Xanthoma

by Robyn Ndikumana MD FRCPC
October 17, 2023


What is a xanthoma?

A xanthoma (pronounced “zan-thoma”) is a non-cancerous growth made up of immune cells called histiocytes. Histiocytes are specialized cells that help remove waste products from the body. The histiocytes in this type of growth look much larger than normal histiocytes because they are full of lipids (fat).

Why is this diagnosis important?

The diagnosis of xanthoma is important because it may be the first clue that a patient has high blood cholesterol levels. If you have received this diagnosis, please talk with your doctor to see if additional tests for blood cholesterol are appropriate for you.
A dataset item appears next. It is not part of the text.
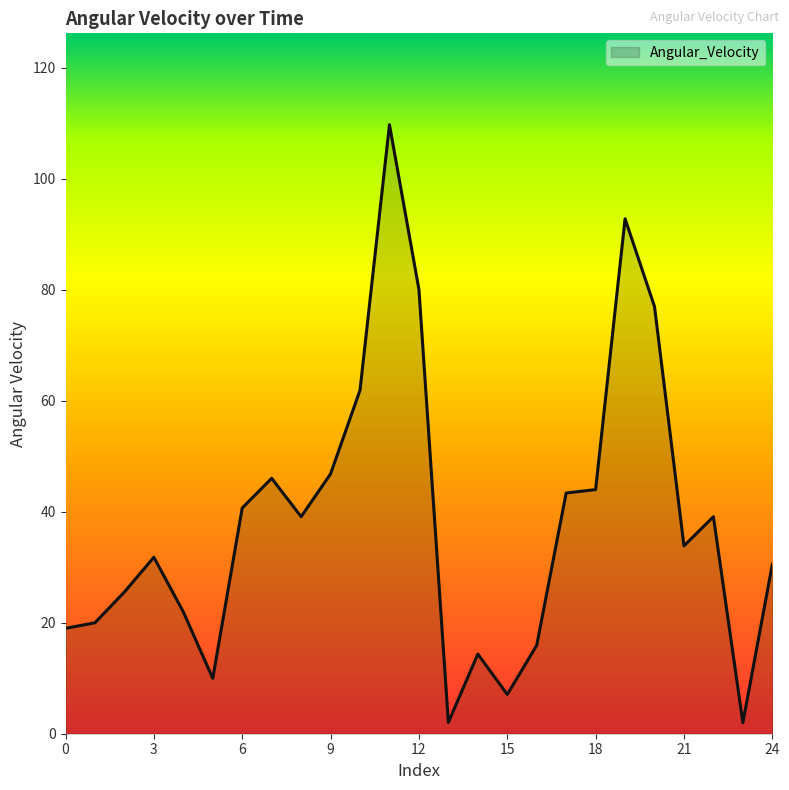

What is the difference between the maximum and minimum values?

107.7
Where are xanthomas normally found?

Xanthomas can develop anywhere in the body but they are most commonly found in the skin, stomach, colon, and bladder. In the skin or around joints, they usually appear as yellow bumps.

What causes a xanthoma?

Xanthomas that arise in the skin are often associated with high blood cholesterol levels. For this reason, these growths are common in patients who have diabetes or other genetic conditions that lead to high blood cholesterol levels. Treatment that leads to lowered blood cholesterol levels can cause the xanthomas to shrink or even disappear.
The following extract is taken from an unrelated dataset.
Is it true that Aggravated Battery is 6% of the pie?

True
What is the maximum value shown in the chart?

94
Are there different types of xanthomas?

Yes. Doctors divide xanthomas into types based on their location and clinical features. The following is a list of the most common types.

  • Xanthelasma: Xanthelasma is the most common type of xanthoma. It typically develops on the skin of the eyelid.
  • Palmar: This type develops on the palms of the hands.
  • Tuberous: This type appears as a firm bump, typically on the knees or elbows.
  • Tendon: This type usually develops on the Achilles tendon of the heel or on the tendons of the fingers.
  • Eruptive: This type appears as multiple small bumps that are often itchy.
  • Verruciform: This type is called “verruciform” because when examined under the microscope, it resembles another type of non-cancerous growth called verruca vulgaris.

What does a xanthoma look like under the microscope?

When examined under the microscope a xanthoma is made up of many lipid-filled (fat-filled) histocytes. Pathologists sometimes describe these cells as foamy histiocytes because the inside of the cell looks like it is filled with a clear foam.

This picture shows a xanthoma in the stomach. Foamy histiocytes can be seen between the glands.
This picture shows a xanthoma in the stomach. Foamy histiocytes can be seen between the glands.